Drawing on the cost of living surveys conducted by the Jesuit Centre for Theological Reflection (JCTR), this paper suggests that the scale and depth of urban poverty in Zambia is underestimated by official poverty lines. Basing the official food poverty line on a national average cost for food underestimates urban poverty and is likely to overestimate rural poverty because the cost of food is significantly higher in urban areas compared to rural areas. The paper also argues that the threshold for the upper poverty line (that takes into account the cost of non-food needs) is too meagre for any urban area in Zambia, especially when taking into account the cost of housing. This is also likely to be the case in many other nations in sub-Saharan Africa, as their governments use similar methodologies to set poverty lines.
In 2006, the official food poverty line (also known as the extreme poverty line) was set at the equivalent of US$ 0.45 per person per day. But drawing on JCTR data, the calculation of the food poverty line for Lusaka in December 2006 was equivalent to US$ 0.73 per person per day. The official poverty line was equivalent to around US$ 0.73 per person per day, while the JCTR poverty line for Lusaka was equivalent to around US$ 2.22 per person per day. The official estimate for the cost of non-food needs was one-tenth of the actual cost of essential non-food needs in Lusaka because the official figure made no allowance for the costs of housing and insufficient allowance for fuel, soap, electricity and water. Even this much higher figure did not include costs for clothing, education, health and transport. The paper also discusses the cost of housing in relation to official poverty lines; the price of renting poor quality, overcrowded accommodation in an informal settlement in Lusaka was far greater than the entire allowance for non-food needs in the official poverty line.

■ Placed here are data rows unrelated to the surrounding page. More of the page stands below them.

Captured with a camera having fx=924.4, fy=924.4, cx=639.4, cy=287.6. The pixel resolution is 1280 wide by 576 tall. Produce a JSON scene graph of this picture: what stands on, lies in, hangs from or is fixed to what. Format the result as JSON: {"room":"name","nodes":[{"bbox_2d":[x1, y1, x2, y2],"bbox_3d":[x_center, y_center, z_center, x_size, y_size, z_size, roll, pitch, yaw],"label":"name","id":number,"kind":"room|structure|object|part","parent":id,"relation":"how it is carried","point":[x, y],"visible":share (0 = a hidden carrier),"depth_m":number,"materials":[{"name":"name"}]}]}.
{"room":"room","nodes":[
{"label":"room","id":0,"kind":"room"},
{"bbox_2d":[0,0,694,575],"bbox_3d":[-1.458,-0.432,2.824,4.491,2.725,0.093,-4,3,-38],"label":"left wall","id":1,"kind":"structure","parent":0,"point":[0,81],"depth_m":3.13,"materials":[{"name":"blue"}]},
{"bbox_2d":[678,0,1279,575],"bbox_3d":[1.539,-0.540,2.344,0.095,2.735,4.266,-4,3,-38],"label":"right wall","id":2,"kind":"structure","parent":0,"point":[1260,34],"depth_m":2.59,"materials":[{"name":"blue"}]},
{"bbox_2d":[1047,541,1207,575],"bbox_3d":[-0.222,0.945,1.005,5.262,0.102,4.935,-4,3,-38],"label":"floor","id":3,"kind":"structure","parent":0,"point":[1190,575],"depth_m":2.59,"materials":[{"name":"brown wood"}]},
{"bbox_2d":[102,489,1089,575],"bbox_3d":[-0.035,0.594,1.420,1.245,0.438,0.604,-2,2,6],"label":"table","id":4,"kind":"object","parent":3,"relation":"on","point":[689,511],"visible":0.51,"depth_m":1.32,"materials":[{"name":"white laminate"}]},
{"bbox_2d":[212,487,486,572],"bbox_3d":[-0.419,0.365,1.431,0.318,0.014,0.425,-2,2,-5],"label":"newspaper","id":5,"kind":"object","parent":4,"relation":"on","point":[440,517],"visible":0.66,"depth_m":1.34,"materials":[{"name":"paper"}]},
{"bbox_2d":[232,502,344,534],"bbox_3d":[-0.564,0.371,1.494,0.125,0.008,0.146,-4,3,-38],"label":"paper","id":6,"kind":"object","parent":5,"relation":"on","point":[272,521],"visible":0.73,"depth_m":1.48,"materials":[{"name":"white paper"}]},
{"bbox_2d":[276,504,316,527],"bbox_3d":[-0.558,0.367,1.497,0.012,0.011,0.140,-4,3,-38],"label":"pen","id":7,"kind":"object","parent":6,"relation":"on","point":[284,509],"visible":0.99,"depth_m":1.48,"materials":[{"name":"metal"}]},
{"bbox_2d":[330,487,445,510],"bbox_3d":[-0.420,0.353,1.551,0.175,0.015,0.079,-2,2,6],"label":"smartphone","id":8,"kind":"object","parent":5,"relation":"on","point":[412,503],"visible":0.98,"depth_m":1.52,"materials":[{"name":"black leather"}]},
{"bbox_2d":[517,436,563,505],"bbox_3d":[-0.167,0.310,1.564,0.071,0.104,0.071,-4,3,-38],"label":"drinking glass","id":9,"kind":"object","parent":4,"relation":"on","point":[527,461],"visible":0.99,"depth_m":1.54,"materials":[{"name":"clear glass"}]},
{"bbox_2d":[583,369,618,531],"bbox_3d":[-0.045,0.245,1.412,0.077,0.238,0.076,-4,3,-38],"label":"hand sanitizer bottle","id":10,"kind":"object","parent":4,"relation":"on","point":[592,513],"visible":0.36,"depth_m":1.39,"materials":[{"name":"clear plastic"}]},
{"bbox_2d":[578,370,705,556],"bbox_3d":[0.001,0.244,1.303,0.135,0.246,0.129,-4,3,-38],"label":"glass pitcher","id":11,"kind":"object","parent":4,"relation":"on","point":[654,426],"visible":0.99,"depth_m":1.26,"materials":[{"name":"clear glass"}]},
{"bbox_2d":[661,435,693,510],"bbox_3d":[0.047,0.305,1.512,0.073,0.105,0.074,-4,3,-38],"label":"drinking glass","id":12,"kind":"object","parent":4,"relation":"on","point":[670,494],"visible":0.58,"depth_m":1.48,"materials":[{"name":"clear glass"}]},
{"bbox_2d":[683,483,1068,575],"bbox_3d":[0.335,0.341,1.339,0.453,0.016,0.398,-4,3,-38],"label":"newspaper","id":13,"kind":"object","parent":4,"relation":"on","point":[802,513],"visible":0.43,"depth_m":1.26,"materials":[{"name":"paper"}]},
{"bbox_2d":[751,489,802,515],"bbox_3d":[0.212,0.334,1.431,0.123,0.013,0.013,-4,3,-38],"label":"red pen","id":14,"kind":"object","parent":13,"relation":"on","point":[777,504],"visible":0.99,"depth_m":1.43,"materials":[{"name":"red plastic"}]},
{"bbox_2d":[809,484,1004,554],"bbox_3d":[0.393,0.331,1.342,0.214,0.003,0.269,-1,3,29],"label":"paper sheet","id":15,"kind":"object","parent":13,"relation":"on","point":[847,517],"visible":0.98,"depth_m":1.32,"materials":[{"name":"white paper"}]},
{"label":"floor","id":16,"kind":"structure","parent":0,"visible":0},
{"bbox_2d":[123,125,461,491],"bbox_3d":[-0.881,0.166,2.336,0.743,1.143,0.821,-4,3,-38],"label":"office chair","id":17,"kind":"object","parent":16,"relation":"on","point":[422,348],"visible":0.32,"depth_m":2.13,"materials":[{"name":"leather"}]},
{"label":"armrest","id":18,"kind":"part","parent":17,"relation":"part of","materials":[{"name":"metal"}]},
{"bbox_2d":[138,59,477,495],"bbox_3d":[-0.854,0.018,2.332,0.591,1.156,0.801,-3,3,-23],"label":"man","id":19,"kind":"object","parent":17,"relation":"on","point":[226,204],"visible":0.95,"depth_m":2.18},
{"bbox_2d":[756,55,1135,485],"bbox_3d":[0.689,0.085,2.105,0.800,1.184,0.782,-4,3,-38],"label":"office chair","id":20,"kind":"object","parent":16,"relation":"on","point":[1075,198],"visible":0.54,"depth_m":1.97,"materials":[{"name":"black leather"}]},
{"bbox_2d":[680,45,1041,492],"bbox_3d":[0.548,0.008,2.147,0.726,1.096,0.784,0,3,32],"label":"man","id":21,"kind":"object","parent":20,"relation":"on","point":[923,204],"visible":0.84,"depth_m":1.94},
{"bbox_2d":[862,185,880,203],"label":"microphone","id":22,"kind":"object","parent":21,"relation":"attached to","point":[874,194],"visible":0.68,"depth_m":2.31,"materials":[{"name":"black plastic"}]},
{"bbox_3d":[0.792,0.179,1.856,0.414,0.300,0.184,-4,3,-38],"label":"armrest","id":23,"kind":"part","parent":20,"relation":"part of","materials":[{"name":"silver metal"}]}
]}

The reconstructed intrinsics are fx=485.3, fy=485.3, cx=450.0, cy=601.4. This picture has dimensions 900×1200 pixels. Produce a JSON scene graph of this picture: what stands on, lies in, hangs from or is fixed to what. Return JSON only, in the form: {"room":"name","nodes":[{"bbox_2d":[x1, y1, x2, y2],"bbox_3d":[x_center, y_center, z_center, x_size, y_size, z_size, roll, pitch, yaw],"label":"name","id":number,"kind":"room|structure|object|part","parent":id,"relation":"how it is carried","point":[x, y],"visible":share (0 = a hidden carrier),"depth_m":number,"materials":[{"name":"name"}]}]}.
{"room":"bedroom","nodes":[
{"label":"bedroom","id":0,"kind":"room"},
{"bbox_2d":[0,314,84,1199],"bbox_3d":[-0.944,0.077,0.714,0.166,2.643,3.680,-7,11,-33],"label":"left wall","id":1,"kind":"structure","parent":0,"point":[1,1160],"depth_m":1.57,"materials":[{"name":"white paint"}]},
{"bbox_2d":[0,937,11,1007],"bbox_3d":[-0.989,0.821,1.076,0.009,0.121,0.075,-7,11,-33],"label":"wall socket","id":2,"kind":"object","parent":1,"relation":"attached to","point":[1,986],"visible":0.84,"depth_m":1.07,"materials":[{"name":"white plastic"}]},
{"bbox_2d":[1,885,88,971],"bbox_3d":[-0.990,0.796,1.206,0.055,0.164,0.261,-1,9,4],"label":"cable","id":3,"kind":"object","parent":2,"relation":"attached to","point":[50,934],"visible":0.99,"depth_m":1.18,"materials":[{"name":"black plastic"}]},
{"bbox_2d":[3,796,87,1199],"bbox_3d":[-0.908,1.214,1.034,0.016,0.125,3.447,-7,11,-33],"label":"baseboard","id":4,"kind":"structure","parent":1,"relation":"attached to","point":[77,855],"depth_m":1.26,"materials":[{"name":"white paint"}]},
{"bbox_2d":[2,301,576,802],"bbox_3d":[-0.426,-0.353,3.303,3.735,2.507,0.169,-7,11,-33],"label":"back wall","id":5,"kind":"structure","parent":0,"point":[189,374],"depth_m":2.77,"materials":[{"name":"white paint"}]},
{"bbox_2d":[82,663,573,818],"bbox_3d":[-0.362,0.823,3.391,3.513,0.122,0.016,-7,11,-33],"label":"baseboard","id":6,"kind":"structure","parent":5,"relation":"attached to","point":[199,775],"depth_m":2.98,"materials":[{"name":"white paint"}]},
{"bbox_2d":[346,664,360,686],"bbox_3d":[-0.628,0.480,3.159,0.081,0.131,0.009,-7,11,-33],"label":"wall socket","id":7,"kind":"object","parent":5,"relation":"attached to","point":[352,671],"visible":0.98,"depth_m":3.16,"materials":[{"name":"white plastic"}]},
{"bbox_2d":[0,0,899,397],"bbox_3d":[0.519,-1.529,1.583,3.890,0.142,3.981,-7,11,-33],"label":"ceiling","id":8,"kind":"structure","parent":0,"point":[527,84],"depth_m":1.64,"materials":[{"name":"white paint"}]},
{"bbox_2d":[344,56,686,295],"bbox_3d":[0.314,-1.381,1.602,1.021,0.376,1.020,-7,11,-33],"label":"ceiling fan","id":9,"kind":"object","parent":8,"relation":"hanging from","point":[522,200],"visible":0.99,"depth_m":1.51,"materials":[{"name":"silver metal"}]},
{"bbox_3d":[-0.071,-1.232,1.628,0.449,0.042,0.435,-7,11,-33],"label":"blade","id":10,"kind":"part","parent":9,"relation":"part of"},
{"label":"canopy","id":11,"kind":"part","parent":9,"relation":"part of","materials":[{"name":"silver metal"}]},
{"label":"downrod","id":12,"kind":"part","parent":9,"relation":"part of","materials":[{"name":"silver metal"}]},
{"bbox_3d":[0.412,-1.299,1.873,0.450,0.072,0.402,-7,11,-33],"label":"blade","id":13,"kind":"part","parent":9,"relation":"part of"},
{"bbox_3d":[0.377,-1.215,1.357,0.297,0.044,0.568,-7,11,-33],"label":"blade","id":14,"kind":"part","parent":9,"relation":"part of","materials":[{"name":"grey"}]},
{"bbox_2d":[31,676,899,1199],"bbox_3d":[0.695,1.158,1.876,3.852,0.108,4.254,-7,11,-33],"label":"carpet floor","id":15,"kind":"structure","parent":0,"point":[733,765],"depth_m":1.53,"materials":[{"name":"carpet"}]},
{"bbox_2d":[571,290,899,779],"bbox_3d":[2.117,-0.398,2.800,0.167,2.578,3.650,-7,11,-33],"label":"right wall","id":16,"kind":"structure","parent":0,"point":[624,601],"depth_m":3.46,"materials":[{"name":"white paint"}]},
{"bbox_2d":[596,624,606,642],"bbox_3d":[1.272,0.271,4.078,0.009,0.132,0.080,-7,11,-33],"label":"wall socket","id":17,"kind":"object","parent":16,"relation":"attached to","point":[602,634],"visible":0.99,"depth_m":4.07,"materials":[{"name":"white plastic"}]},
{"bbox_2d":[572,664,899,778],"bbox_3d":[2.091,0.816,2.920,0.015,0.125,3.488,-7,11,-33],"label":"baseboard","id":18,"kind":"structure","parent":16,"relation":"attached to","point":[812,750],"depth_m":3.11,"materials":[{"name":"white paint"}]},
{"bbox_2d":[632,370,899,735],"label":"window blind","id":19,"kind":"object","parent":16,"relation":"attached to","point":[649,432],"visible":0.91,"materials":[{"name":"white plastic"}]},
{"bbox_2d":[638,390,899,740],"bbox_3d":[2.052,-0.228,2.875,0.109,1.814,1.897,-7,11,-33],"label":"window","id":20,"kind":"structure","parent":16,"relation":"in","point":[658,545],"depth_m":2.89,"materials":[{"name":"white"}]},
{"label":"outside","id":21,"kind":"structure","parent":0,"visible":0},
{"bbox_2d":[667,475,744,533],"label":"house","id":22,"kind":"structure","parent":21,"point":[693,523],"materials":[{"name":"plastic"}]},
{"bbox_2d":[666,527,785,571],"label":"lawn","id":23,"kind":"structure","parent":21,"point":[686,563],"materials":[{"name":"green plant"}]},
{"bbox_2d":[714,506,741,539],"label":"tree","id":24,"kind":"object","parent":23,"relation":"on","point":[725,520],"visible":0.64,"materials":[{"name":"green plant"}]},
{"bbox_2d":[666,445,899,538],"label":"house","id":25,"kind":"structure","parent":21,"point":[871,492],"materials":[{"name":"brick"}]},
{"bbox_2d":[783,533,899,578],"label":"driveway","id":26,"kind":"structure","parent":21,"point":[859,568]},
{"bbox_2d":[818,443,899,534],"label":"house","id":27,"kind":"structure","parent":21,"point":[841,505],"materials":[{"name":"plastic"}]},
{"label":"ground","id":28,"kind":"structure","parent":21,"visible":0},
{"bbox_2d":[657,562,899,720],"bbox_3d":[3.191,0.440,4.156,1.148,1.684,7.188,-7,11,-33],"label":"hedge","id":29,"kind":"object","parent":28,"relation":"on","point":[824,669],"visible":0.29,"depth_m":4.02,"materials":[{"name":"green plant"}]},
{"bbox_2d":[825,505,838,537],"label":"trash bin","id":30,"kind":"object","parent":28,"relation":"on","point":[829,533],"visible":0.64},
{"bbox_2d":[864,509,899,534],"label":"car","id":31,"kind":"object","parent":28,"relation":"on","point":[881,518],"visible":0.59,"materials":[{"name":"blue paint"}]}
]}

The level at which the poverty line is set has significant implications for the extent to which Zambia can be said to be meeting the Millennium Development Goal of halving chronic poverty. The paper discusses how trends in the incidence of extreme poverty and poverty in urban areas would change if poverty and extreme poverty lines used realistic estimates for the costs of food and non-food needs.